I have a python script that uses Pillow to open all png/jpg/jpeg files in a folder, copy some of their meta data (file name, size, width, height, pixels, size, etc) into a new object and push that object into a list called imageMetaData. I then traverse that list to compare every image to every other image to try and delete duplicate images (I have amassed a TON of duplicates to the point where of my 6000 images at least 1500 may be duplicates)

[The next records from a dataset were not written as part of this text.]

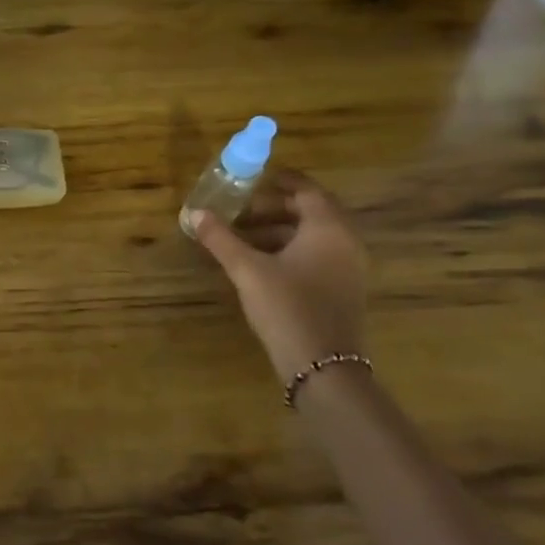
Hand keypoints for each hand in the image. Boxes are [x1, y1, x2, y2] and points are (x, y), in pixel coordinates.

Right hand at [189, 170, 368, 381]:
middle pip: (312, 212)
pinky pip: (318, 256)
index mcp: (328, 229)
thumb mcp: (247, 270)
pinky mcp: (343, 290)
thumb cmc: (287, 307)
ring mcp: (348, 268)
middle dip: (275, 207)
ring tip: (243, 236)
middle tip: (242, 209)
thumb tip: (195, 213)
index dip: (282, 181)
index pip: (308, 191)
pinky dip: (291, 250)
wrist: (323, 366)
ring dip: (280, 230)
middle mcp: (346, 242)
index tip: (256, 178)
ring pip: (314, 236)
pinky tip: (262, 264)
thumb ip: (222, 239)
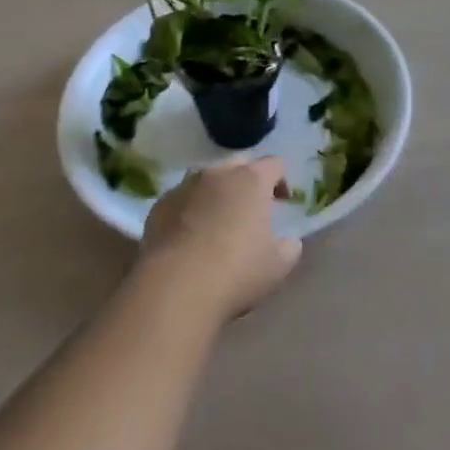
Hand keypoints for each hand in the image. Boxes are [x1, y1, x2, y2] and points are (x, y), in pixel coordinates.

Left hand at [138, 156, 301, 321]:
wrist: (176, 286)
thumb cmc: (237, 271)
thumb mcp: (278, 266)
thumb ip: (289, 247)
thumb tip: (289, 241)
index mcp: (251, 181)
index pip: (274, 164)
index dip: (281, 180)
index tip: (282, 201)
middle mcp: (217, 174)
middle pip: (238, 165)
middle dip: (248, 180)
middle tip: (252, 208)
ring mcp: (185, 187)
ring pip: (206, 179)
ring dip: (216, 193)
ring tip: (218, 221)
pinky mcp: (160, 205)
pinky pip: (181, 199)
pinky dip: (190, 210)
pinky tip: (190, 236)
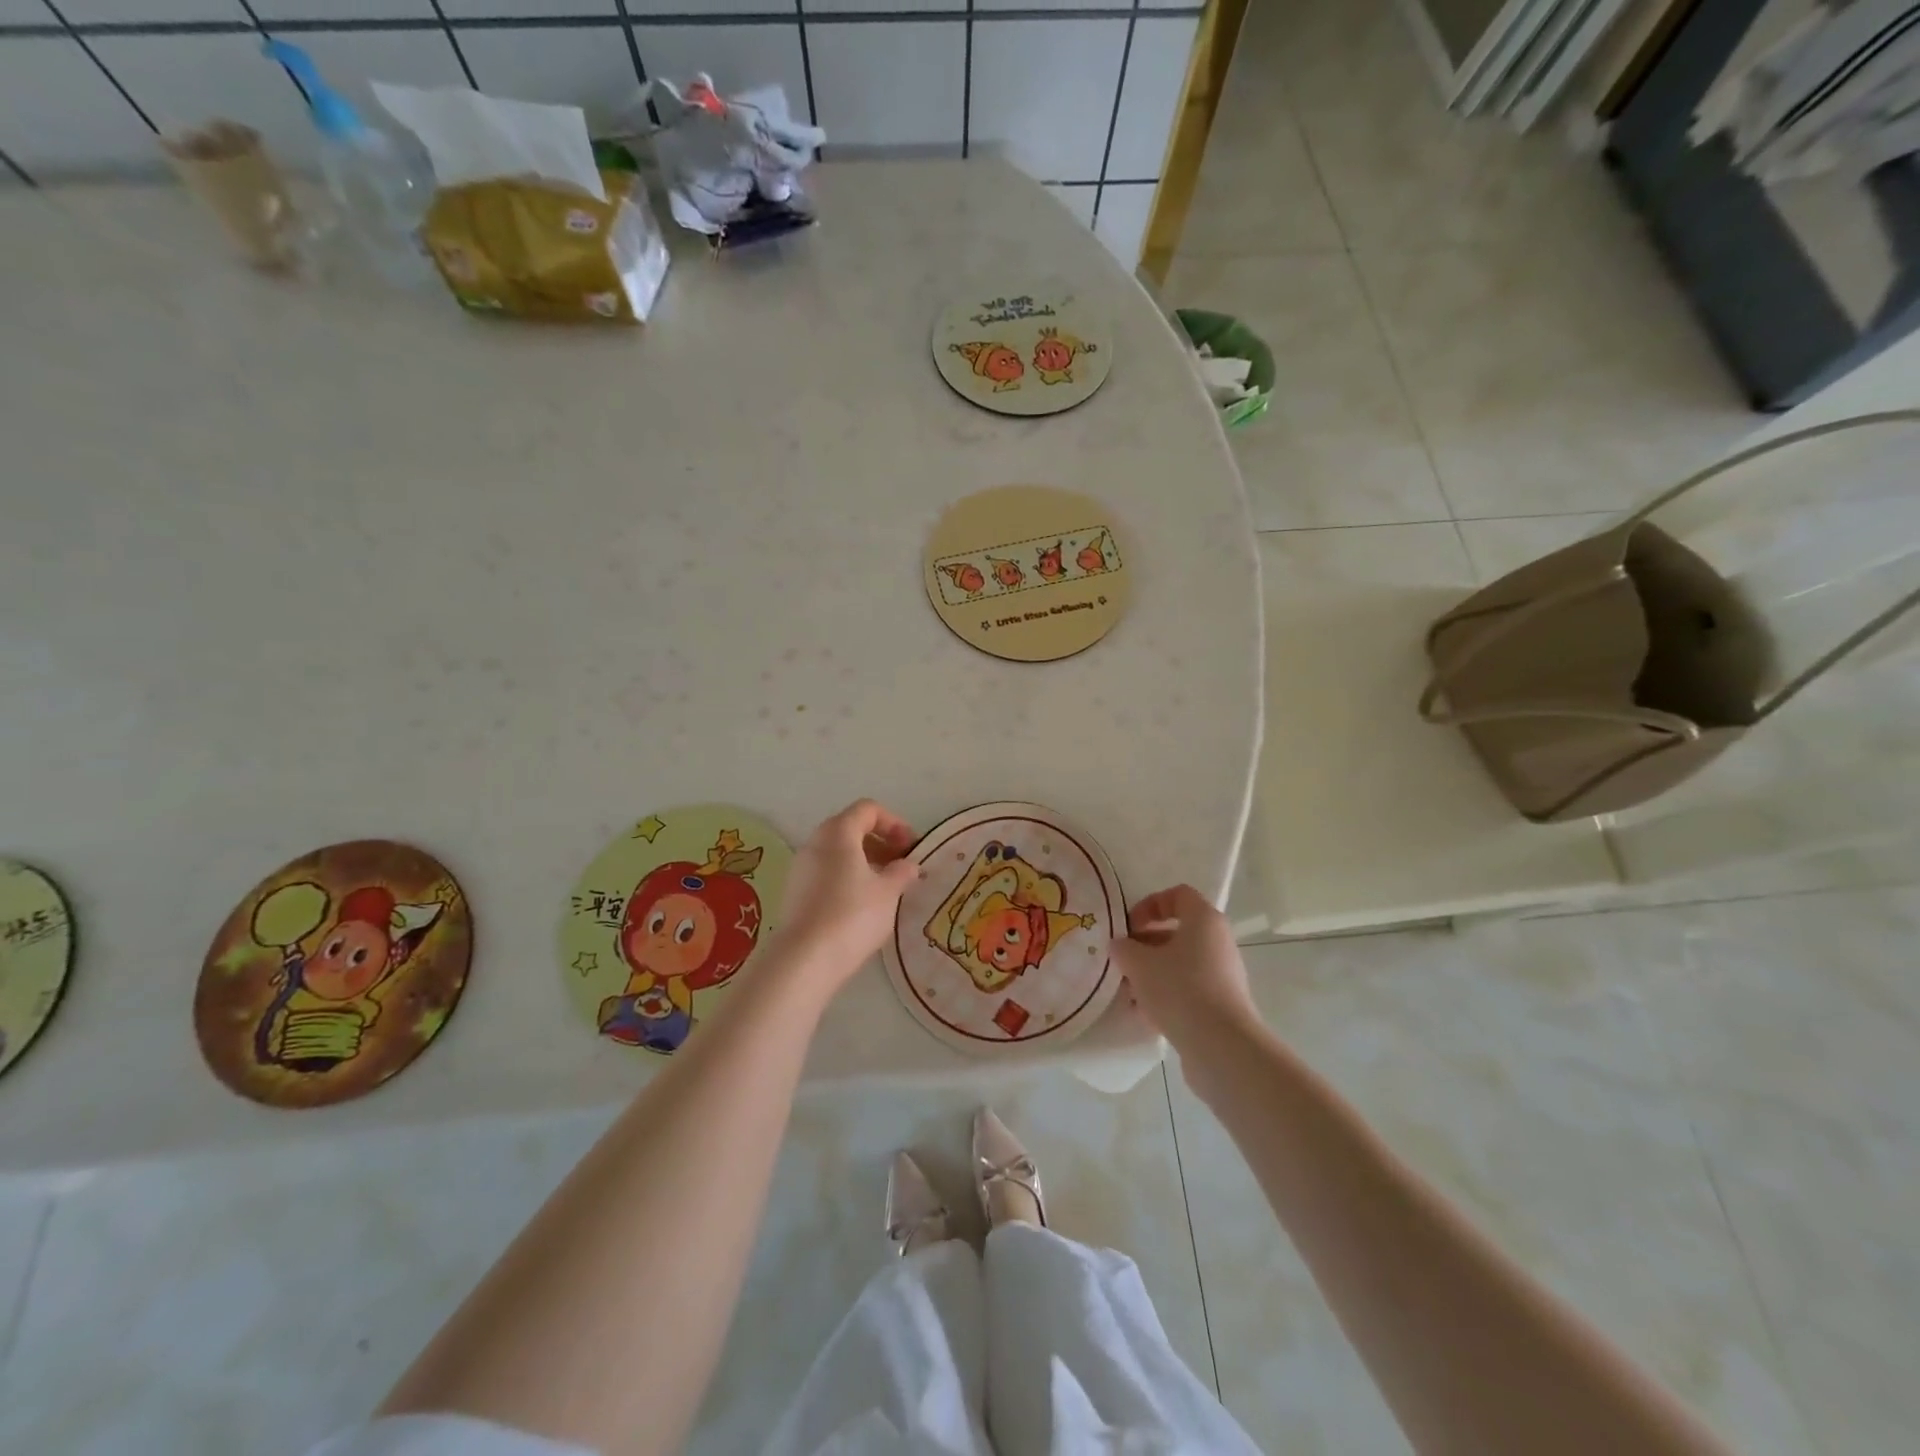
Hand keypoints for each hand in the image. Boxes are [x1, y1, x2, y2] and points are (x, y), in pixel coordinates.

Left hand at [770, 800, 920, 991]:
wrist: (804, 959)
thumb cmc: (853, 915)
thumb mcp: (888, 893)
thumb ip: (902, 872)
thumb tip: (909, 865)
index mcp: (838, 832)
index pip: (868, 809)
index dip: (894, 822)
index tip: (911, 847)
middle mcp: (815, 842)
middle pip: (851, 828)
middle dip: (880, 842)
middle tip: (901, 866)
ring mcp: (801, 867)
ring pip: (837, 852)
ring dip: (864, 862)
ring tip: (885, 888)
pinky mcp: (795, 892)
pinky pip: (826, 872)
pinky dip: (847, 878)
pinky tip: (862, 905)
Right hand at [1110, 885, 1259, 1051]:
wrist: (1221, 1046)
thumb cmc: (1179, 989)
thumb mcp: (1138, 963)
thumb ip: (1124, 948)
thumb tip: (1120, 945)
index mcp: (1204, 919)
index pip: (1177, 895)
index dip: (1149, 904)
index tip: (1129, 926)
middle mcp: (1218, 941)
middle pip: (1177, 931)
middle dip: (1145, 944)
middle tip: (1123, 960)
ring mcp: (1223, 974)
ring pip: (1181, 963)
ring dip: (1153, 972)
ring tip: (1129, 992)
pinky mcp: (1222, 1003)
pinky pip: (1189, 989)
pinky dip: (1167, 995)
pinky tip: (1146, 1014)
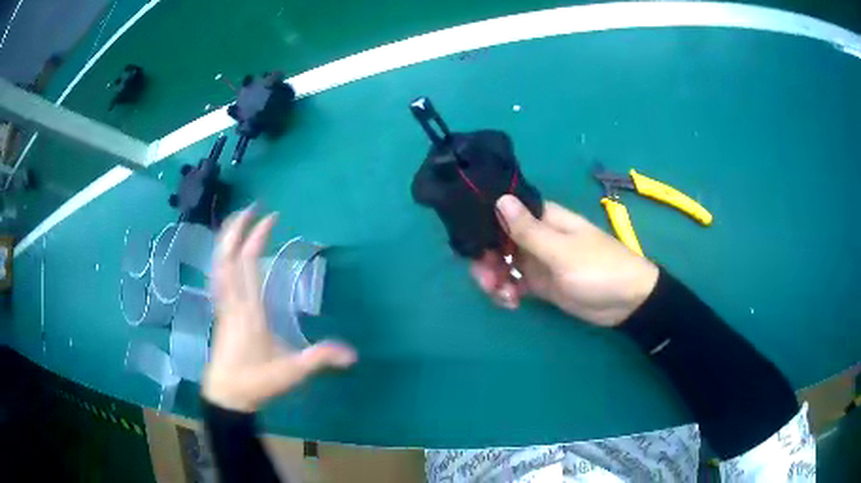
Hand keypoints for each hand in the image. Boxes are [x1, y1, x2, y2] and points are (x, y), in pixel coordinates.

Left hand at [202, 207, 356, 411]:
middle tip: (252, 206)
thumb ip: (320, 359)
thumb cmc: (256, 381)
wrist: (226, 395)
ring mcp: (223, 305)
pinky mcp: (220, 312)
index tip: (272, 217)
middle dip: (238, 228)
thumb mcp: (291, 372)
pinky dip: (221, 257)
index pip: (248, 263)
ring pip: (219, 264)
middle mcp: (233, 301)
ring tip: (238, 221)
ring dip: (227, 239)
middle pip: (228, 256)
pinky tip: (227, 254)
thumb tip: (353, 354)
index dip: (257, 236)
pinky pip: (217, 275)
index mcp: (250, 309)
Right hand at [470, 195, 658, 326]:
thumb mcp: (562, 252)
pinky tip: (511, 303)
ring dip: (495, 279)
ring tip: (503, 297)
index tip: (471, 245)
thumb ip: (529, 230)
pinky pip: (514, 283)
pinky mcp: (540, 283)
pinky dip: (507, 292)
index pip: (503, 212)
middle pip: (497, 241)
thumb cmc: (599, 270)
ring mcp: (537, 260)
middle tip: (488, 281)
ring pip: (502, 264)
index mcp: (543, 218)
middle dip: (487, 261)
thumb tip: (500, 198)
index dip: (483, 226)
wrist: (627, 302)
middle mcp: (536, 235)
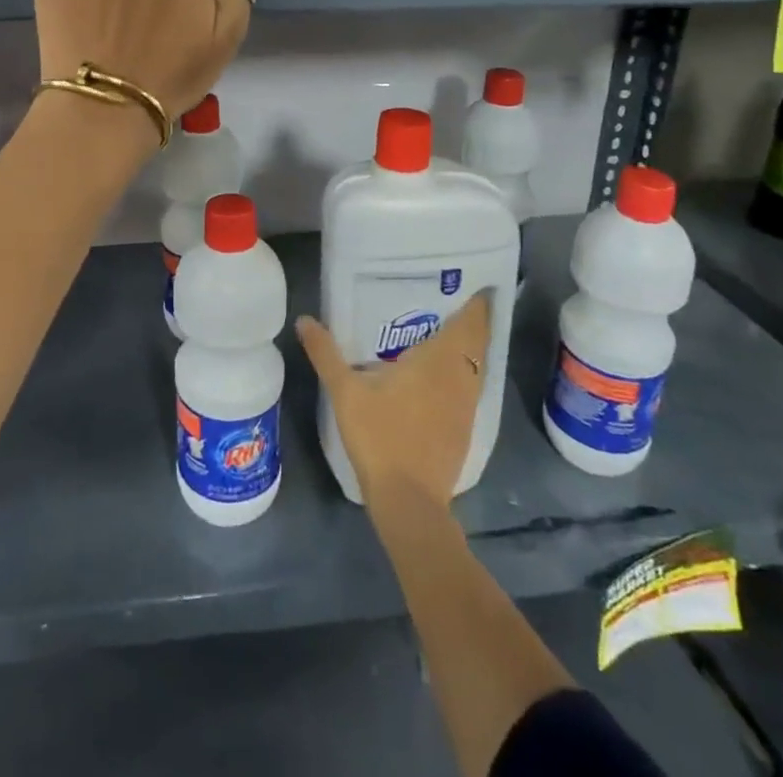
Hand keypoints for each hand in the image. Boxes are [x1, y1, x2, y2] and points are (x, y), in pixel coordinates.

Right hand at [297, 293, 491, 513]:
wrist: (408, 501)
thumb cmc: (379, 436)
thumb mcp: (345, 391)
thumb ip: (326, 353)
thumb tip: (304, 319)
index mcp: (439, 361)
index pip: (469, 323)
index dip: (475, 302)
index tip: (471, 281)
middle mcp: (461, 379)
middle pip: (477, 342)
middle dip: (472, 320)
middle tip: (453, 298)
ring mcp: (466, 407)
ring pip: (476, 367)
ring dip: (469, 348)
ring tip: (447, 331)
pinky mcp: (464, 431)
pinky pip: (470, 388)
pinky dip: (463, 374)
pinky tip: (442, 377)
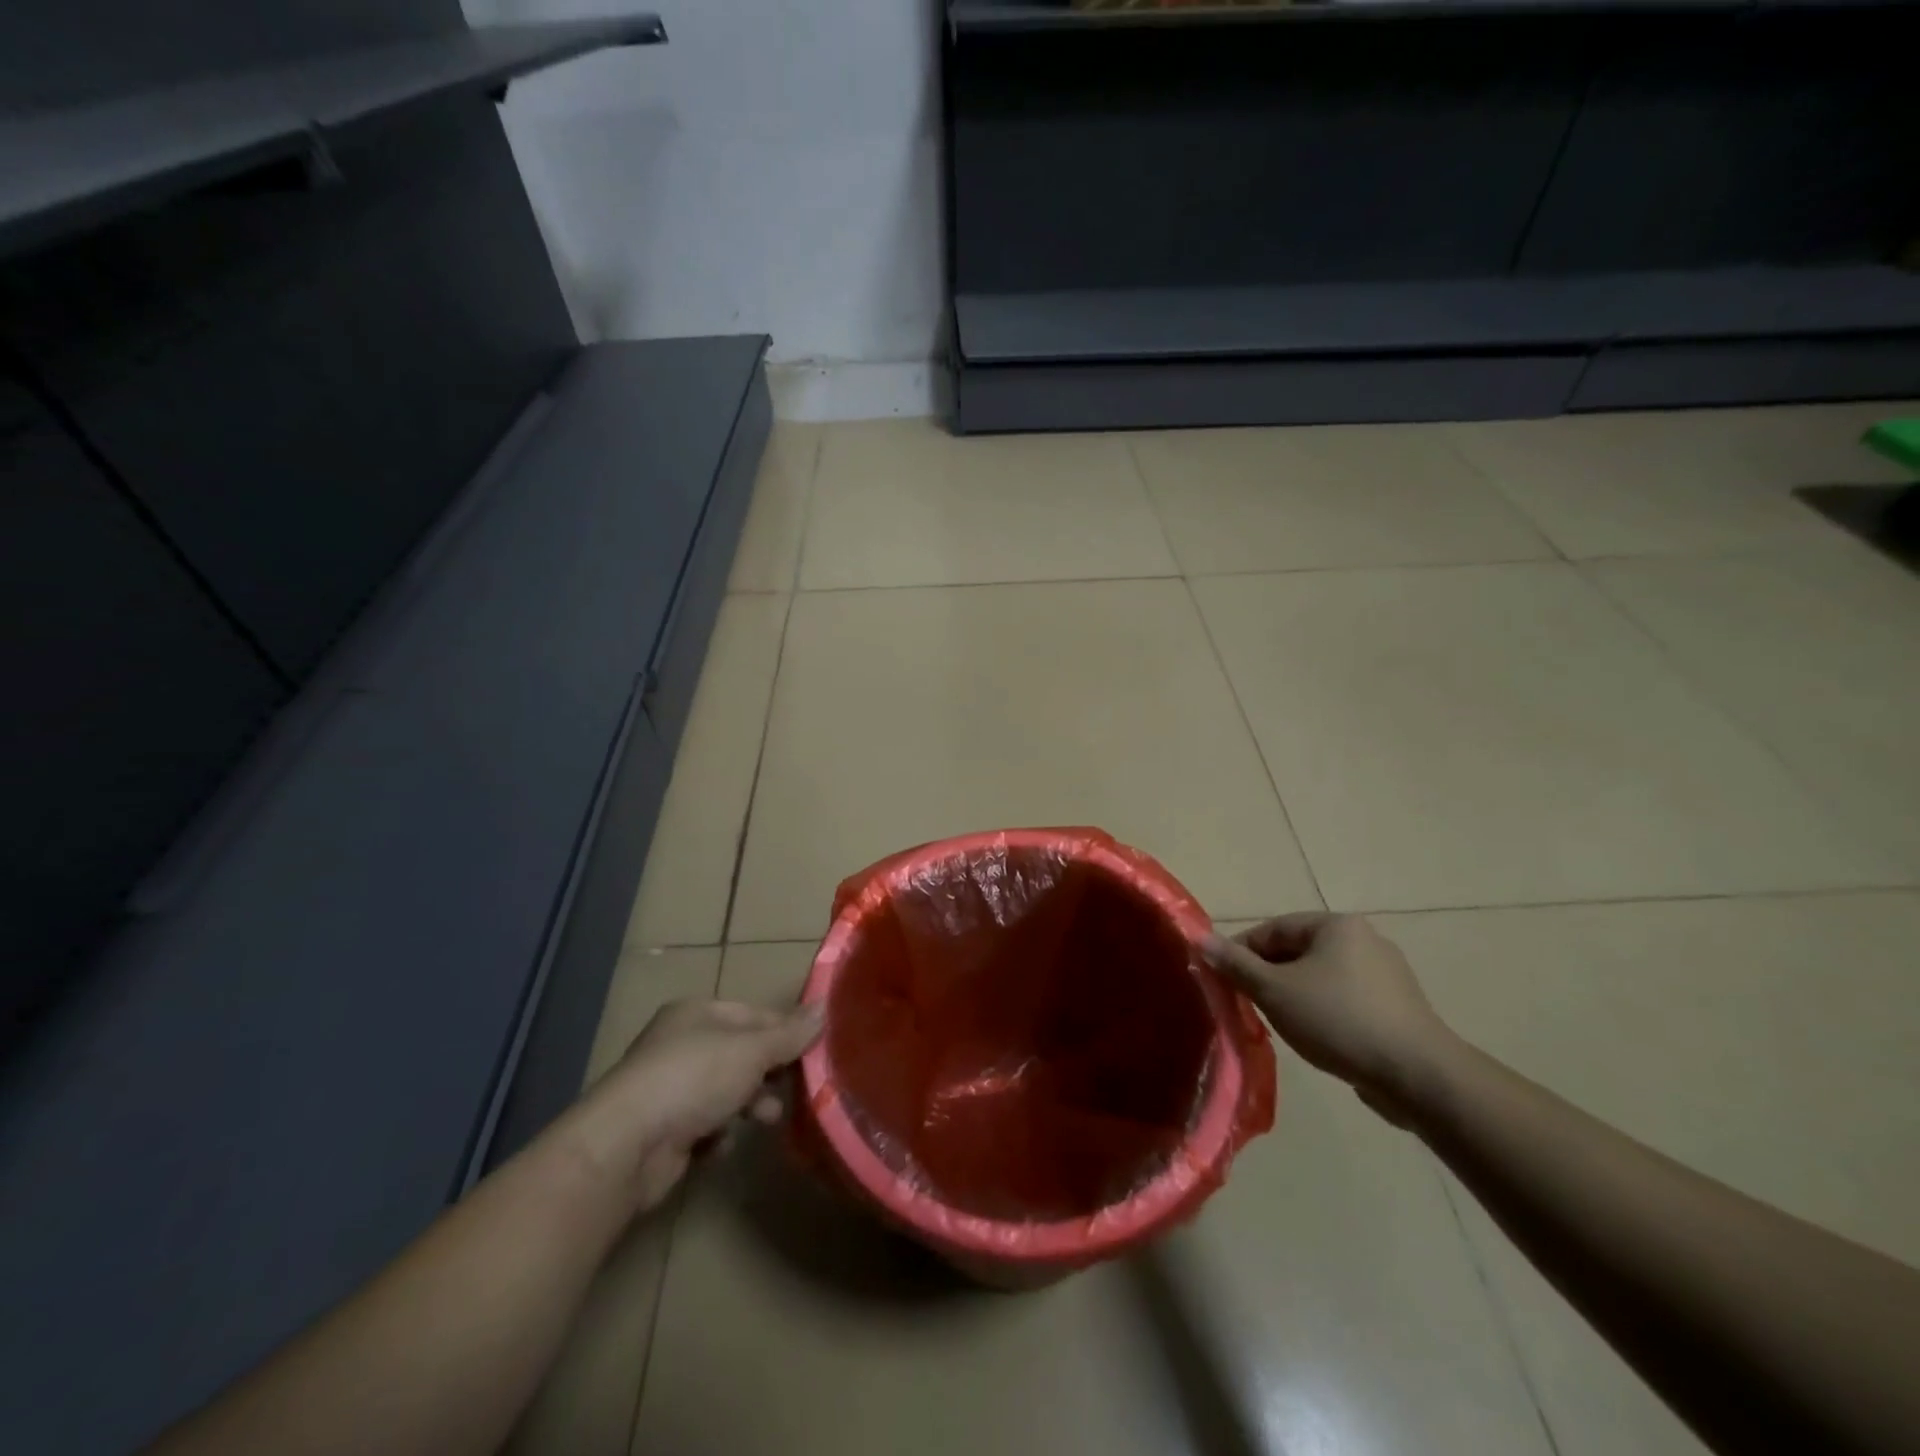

With a small size of images (~1500 is the biggest i have done successfully) it works fine! but when trying to run on my folder that has 6100 files it does not successfully create the imageMetaData list successfully and actually prints:
zsh: killed python3 remove-duplicates.py
I have looked into this and it seems to be running out of ram. But it seems like my RAM should be enough to hold a list of ~6000 objects where each object has about 8 fields.
My function is below:
from PIL import Image
from os import listdir
mypath = 'my-path-to-folder/remove-dupes/'
initialLocation = 'my-folder-of-photos'
directoryList = listdir(mypath + initialLocation)
def loadObjects():
myObjects = []
if len(directoryList) > 1:
for x in range(len(directoryList)):
if ('jp' in directoryList[x].lower() or 'png' in directoryList[x].lower()):
i = Image.open(mypath + initialLocation + '/' + directoryList[x])
width, height = i.size
pixels = i.load()
i.close()
myObjects.append({
'name': directoryList[x],
'width': width,
'height': height,
'pixels': pixels,
'size': os.stat(mypath + initialLocation + '/' + directoryList[x]).st_size,
'biggest': directoryList[x],
'index': x
})
return myObjects
As can be seen, the image is opened, loaded, and closed (correctly?) so i dont think I am leaving anything hanging. Any ideas as to why this is being killed or possibly how to get more details into why it was killed?